• _What the task requires_
Output only the lines that run from the line holding "line: (264, 706)" to the end of the data below, including both ends, without any pictures.

• _Edited layout image data_
━━━━━━━━━━
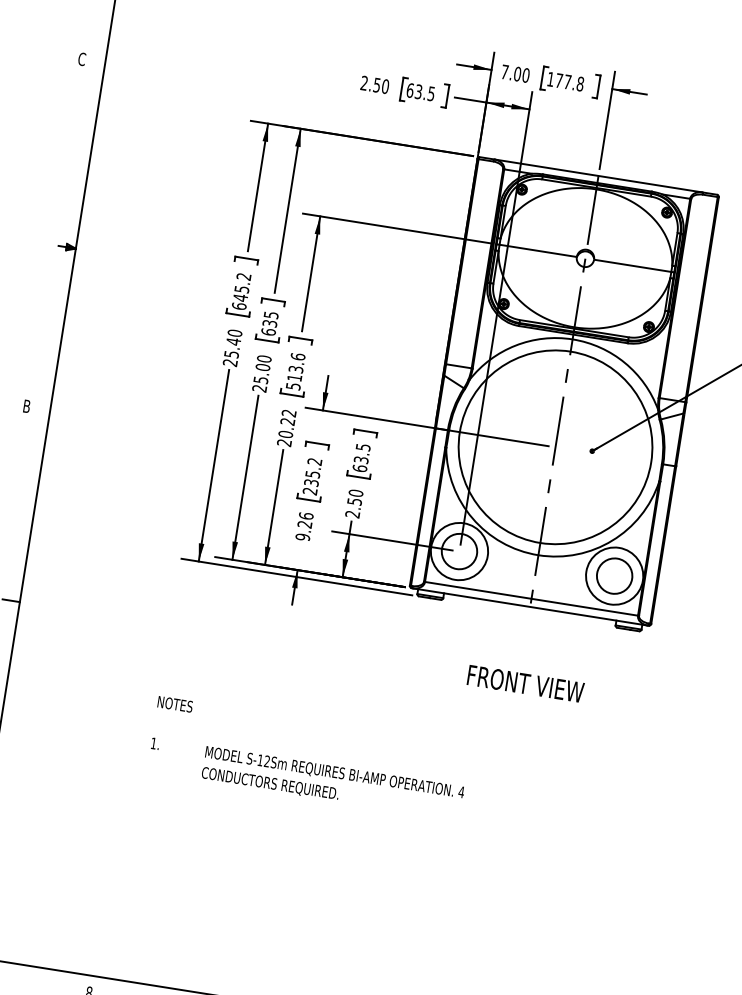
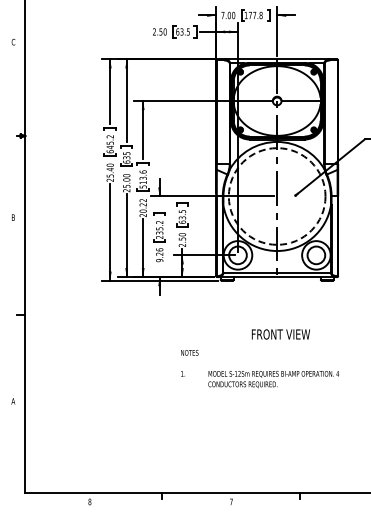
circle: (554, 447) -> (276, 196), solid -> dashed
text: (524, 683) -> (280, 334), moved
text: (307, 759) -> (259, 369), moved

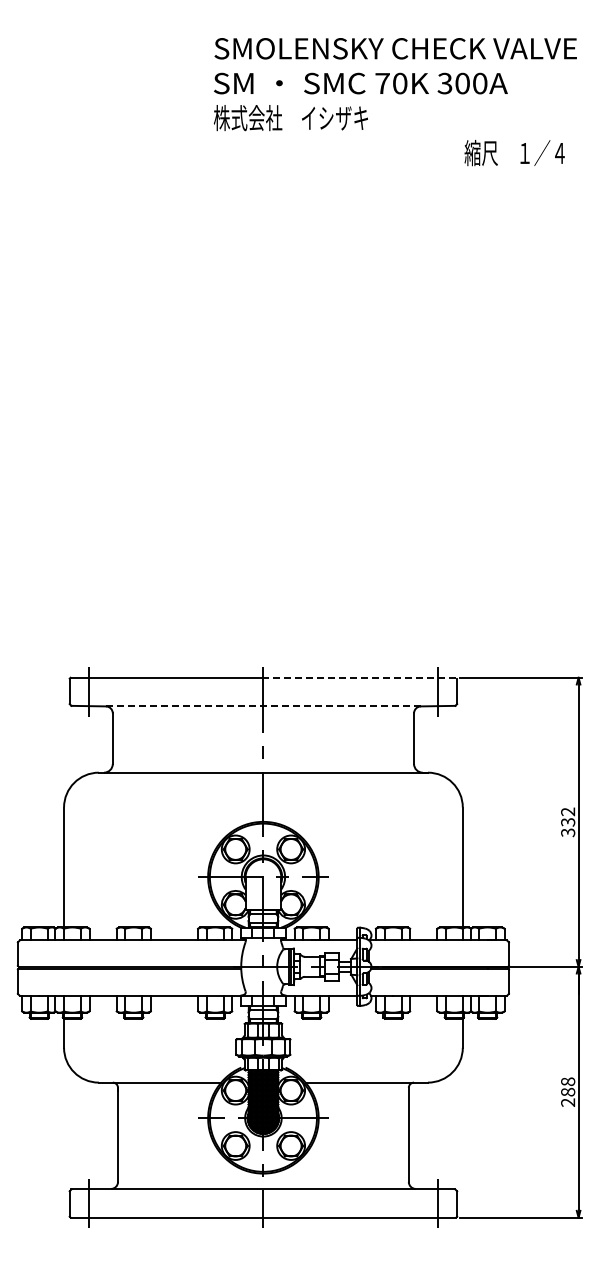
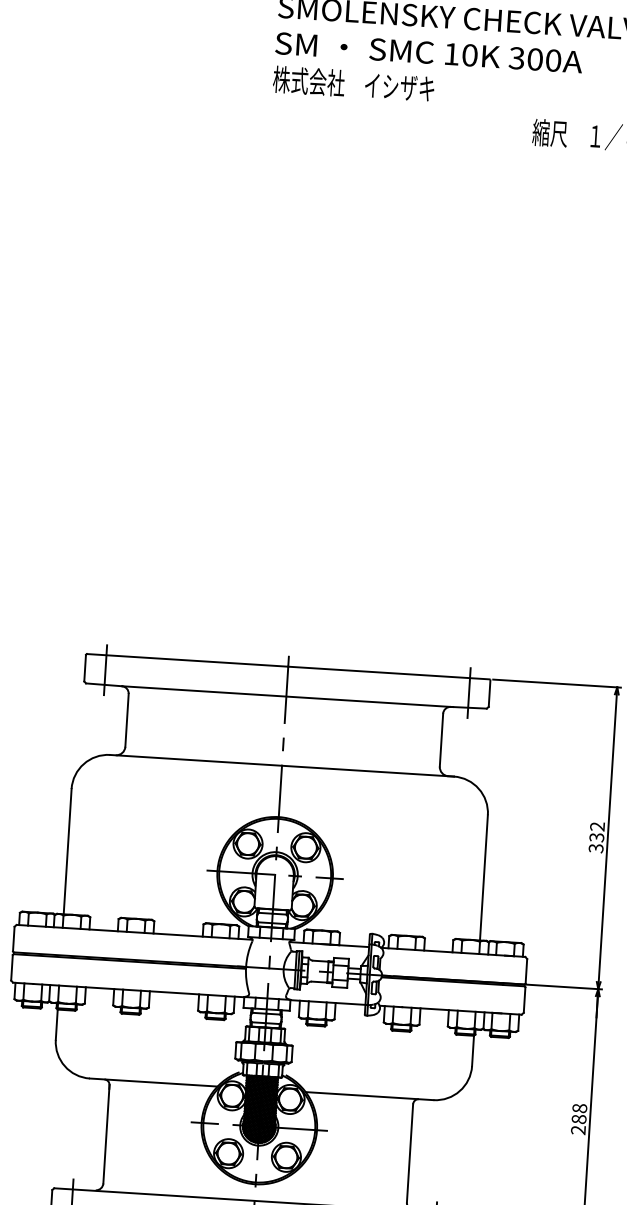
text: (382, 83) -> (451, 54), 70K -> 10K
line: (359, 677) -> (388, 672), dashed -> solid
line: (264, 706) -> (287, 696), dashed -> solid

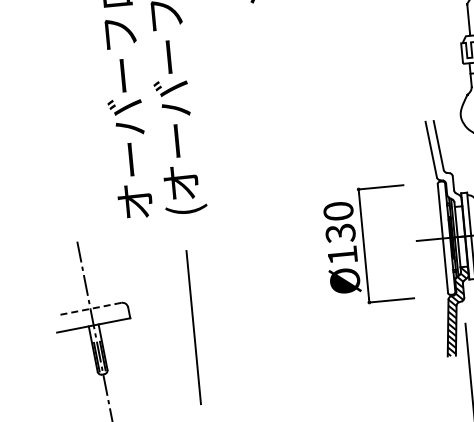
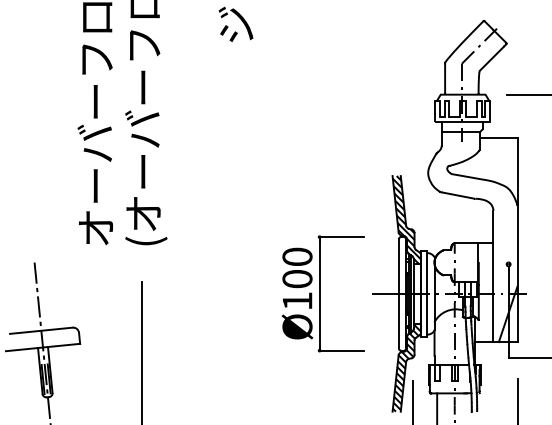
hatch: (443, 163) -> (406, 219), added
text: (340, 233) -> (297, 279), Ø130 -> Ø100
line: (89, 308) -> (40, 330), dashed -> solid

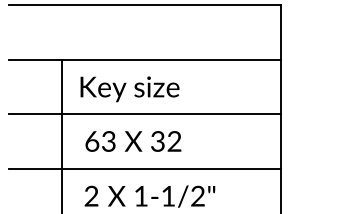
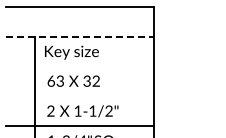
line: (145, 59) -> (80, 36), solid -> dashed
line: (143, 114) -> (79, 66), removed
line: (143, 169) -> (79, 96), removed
━━━━━━━━━━
• _Answer to this exercise_
line: (264, 706) -> (287, 696), dashed -> solid

hatch: (443, 163) -> (406, 219), added
text: (340, 233) -> (297, 279), Ø130 -> Ø100
line: (89, 308) -> (40, 330), dashed -> solid

line: (145, 59) -> (80, 36), solid -> dashed
line: (143, 114) -> (79, 66), removed
line: (143, 169) -> (79, 96), removed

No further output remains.